Aufmachung des Comics
Der Manga ist als Taschenbuch in der normalüblichen Größe aufgelegt. Auf dem Titelbild ist Masahiro Kuniyoshi zu sehen. Die beige-naturweiße Kolorierung des Covers ist für meinen Geschmack zu unscheinbar und blass, fast schon lieblos ausgefallen. Hier hätte man ruhig ein wenig dicker auftragen können, vergleichsweise dazu schneiden die Schwarz-Weiß-Illustrierungen der fünf Kapiteldeckblätter fast schon 'bunt' ab, weil sie weitaus wirkungsvoller sind.
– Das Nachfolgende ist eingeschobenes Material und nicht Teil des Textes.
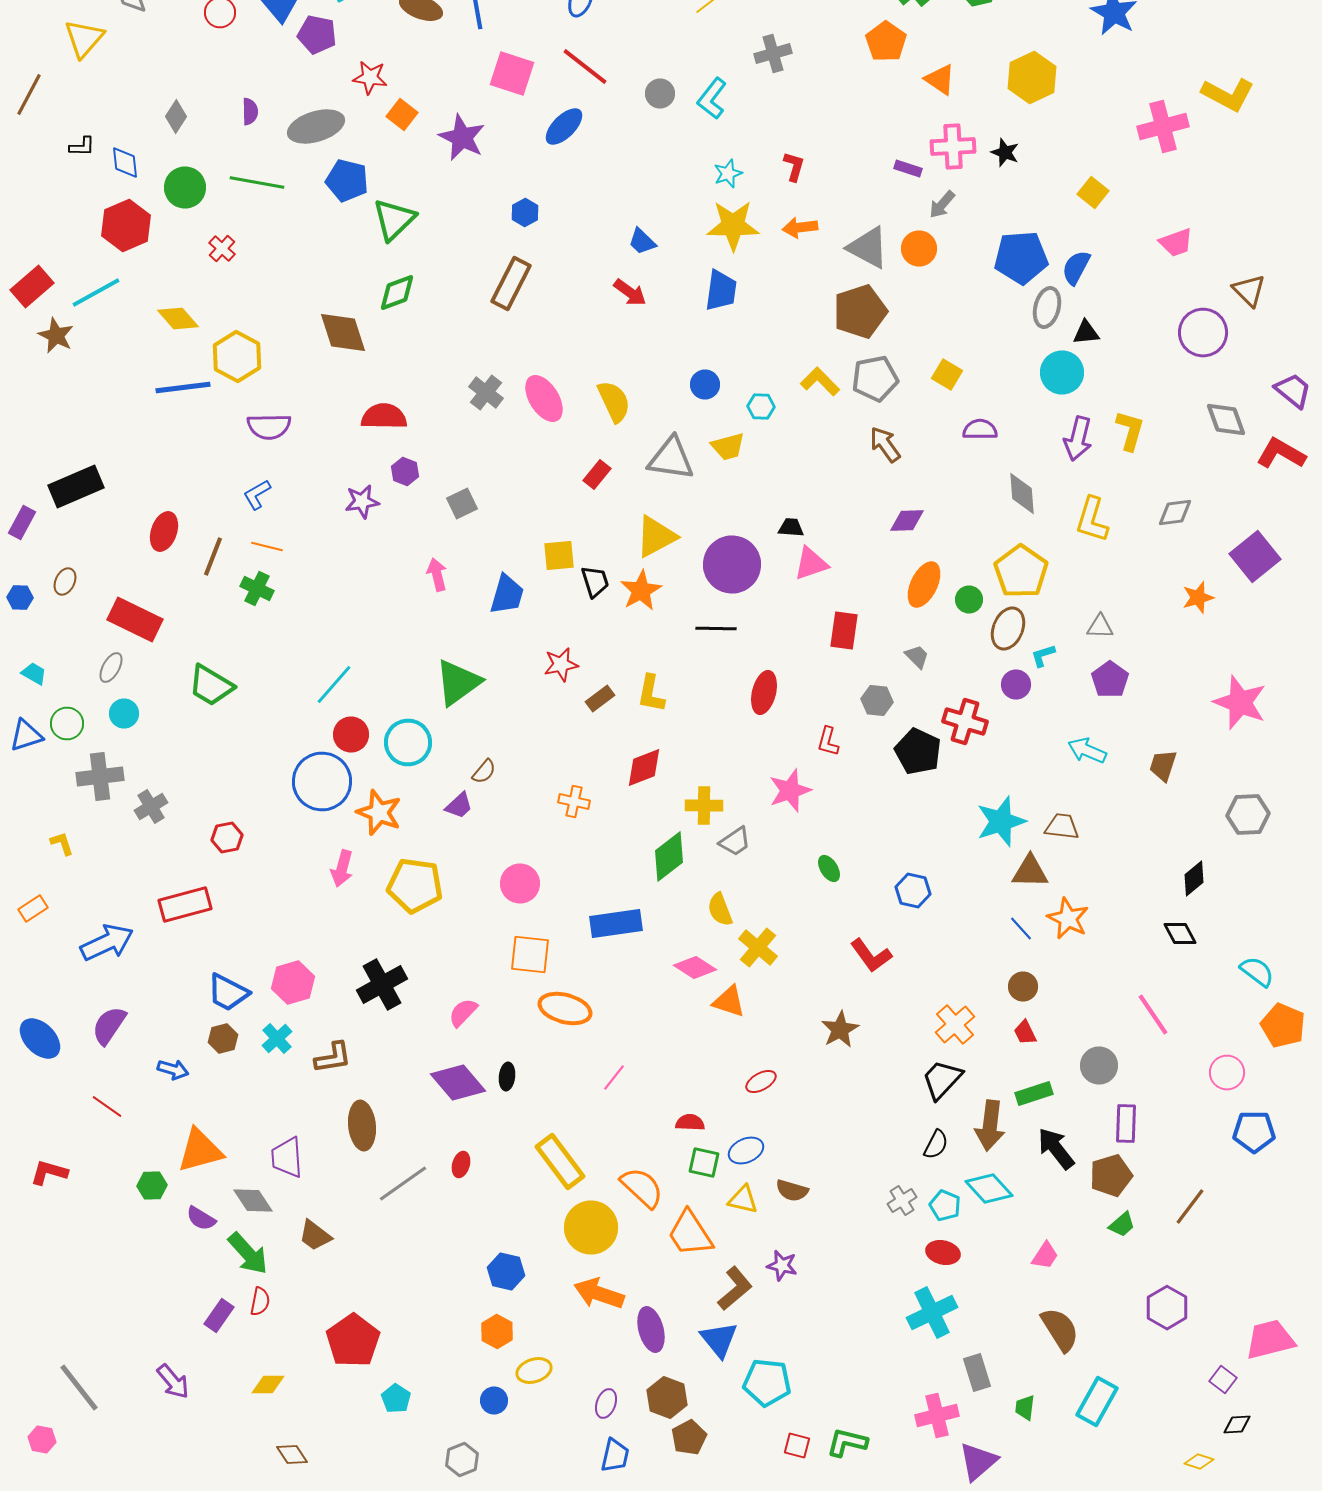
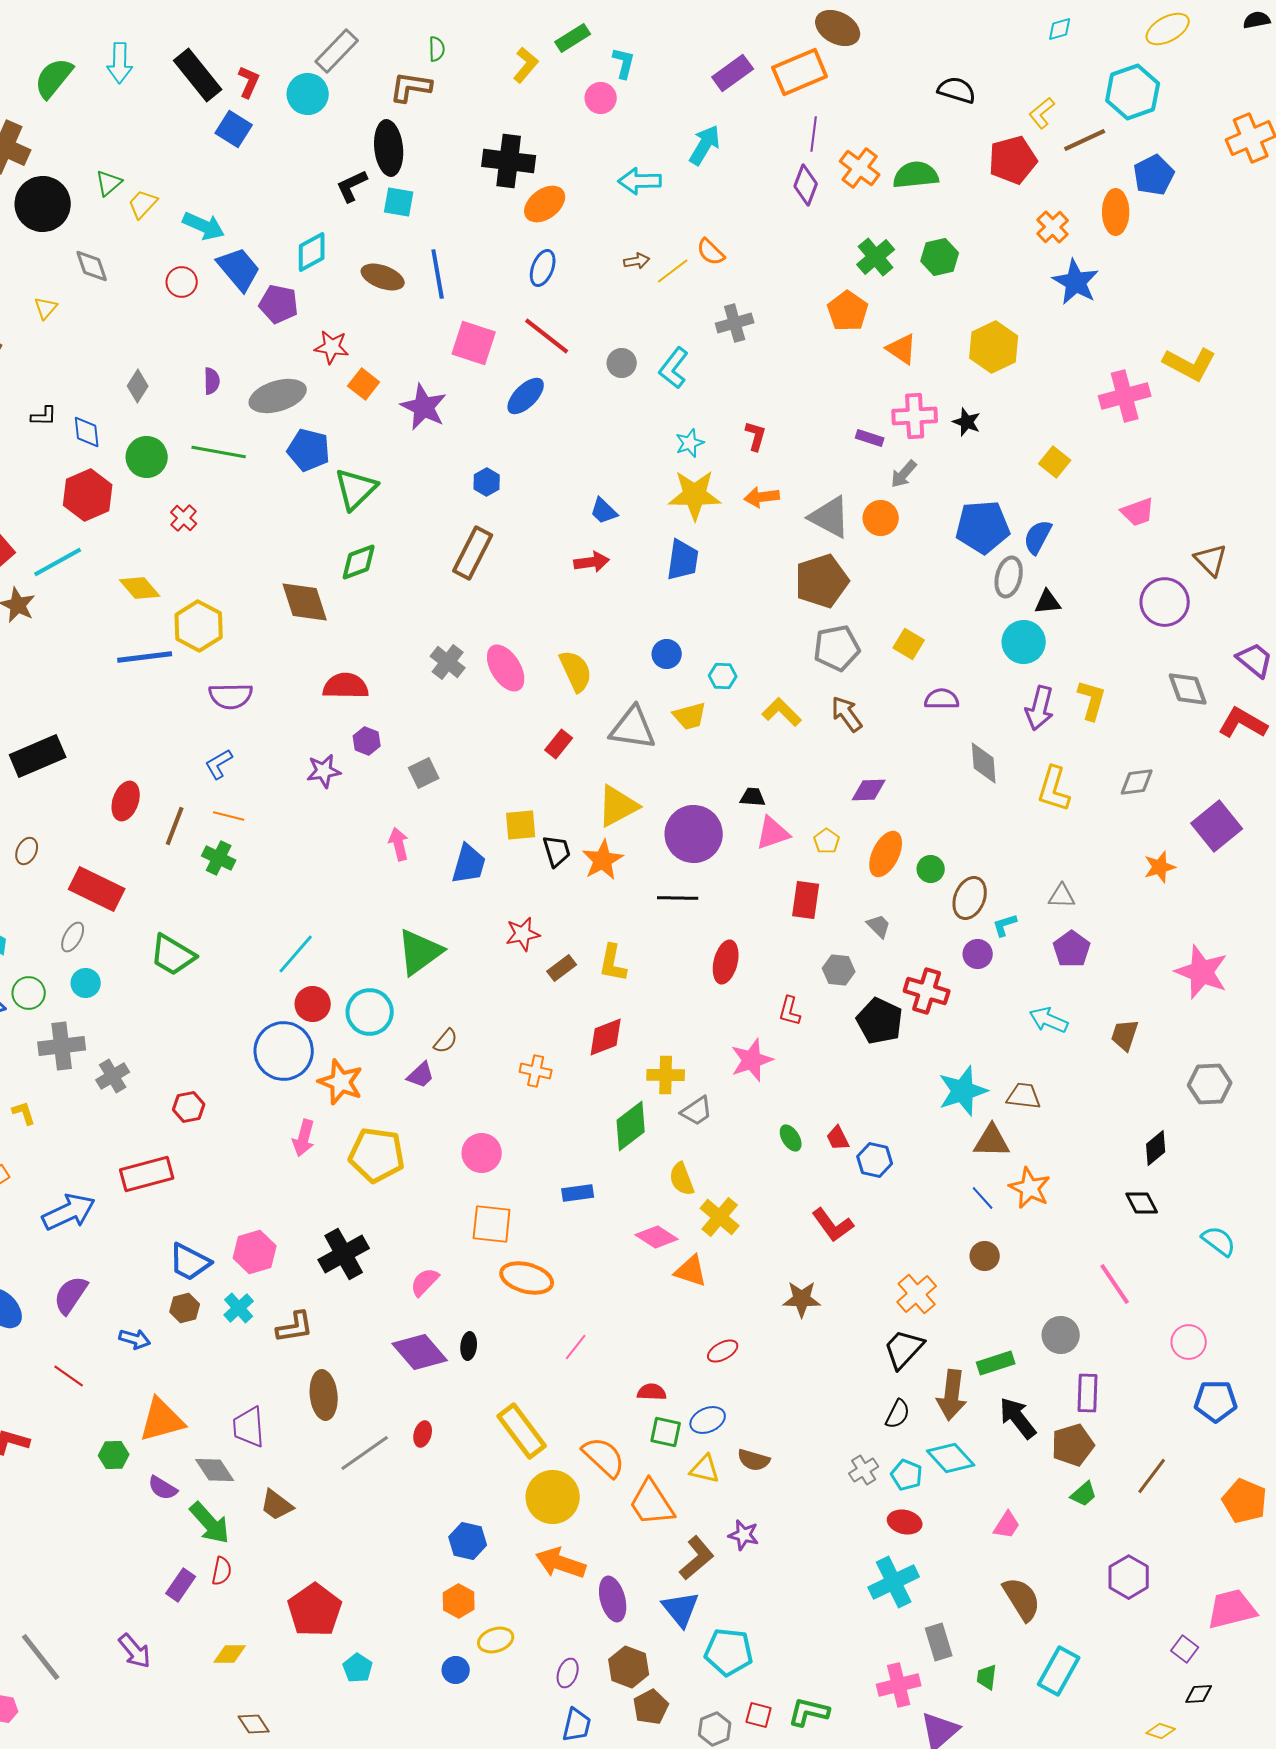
yellow triangle: (84, 38) -> (46, 308), size x0.6
red arrow: (630, 292) -> (592, 562), turned -44
yellow L-shape: (820, 382) -> (782, 712), moved
yellow pentagon: (1021, 572) -> (827, 841), moved, size x0.5
blue rectangle: (616, 924) -> (578, 1193), size x0.6
orange pentagon: (1283, 1026) -> (1245, 1501), moved
brown star: (840, 1030) -> (802, 1299), turned 30
red trapezoid: (1025, 1032) -> (838, 1138), moved
gray hexagon: (462, 1460) -> (715, 1729), moved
Auf der Buchrückseite ist im oberen Drittel eine Inhaltsangabe abgedruckt, darunter befindet sich eine Farbillustration in Beige-Natur-Braun mit Masahiro und Yoshimi, die sich argwöhnisch beäugen. An diesem Bild fällt einem sofort Masahiros unnatürliche, krebsrote Hautfarbe ins Auge, der aussieht, als ob er zu lange in der Sonne gelegen hätte. Vor dem ersten Kapitel wurde dem Band ein ganzseitiges Farbbild auf mattglänzendem Papier mit Masahiro und Yoshimi beigefügt, auf dessen Rückseite die Wiederholung des Titelbildes den Untergrund für das Inhaltsverzeichnis bildet. Nach den fünf Kapiteln folgt noch ein kurzes, witziges Nachwort der Autorin.


Fazit
Obgleich der Manga im Innenteil augenfällig schön, auf hohem Niveau, mit nur unerheblichen Schwächen in den Hintergründen gezeichnet ist, konnte er mich im Gesamten wegen Ungereimtheiten im Handlungsaufbau und manchmal schwer nachvollziehbarem, unrealistischem Handeln der Akteure letztendlich nicht überzeugen. Aber es soll ja genügend Leute geben, die Mangas hauptsächlich der Zeichnungen wegen kaufen und lesen, die könnten durchaus über die genannten Schwächen wohlwollend hinweg sehen. Und wer weiß, vielleicht lehrt uns die renommierte Masara Minase im weiteren Serienverlauf noch eines besseren? Dass sie eine exzellente Mangaka ist, hat sie mit anderen Werken (die leider noch nicht in Deutschland lizensiert sind) schon mehr als einmal unter Beweis gestellt.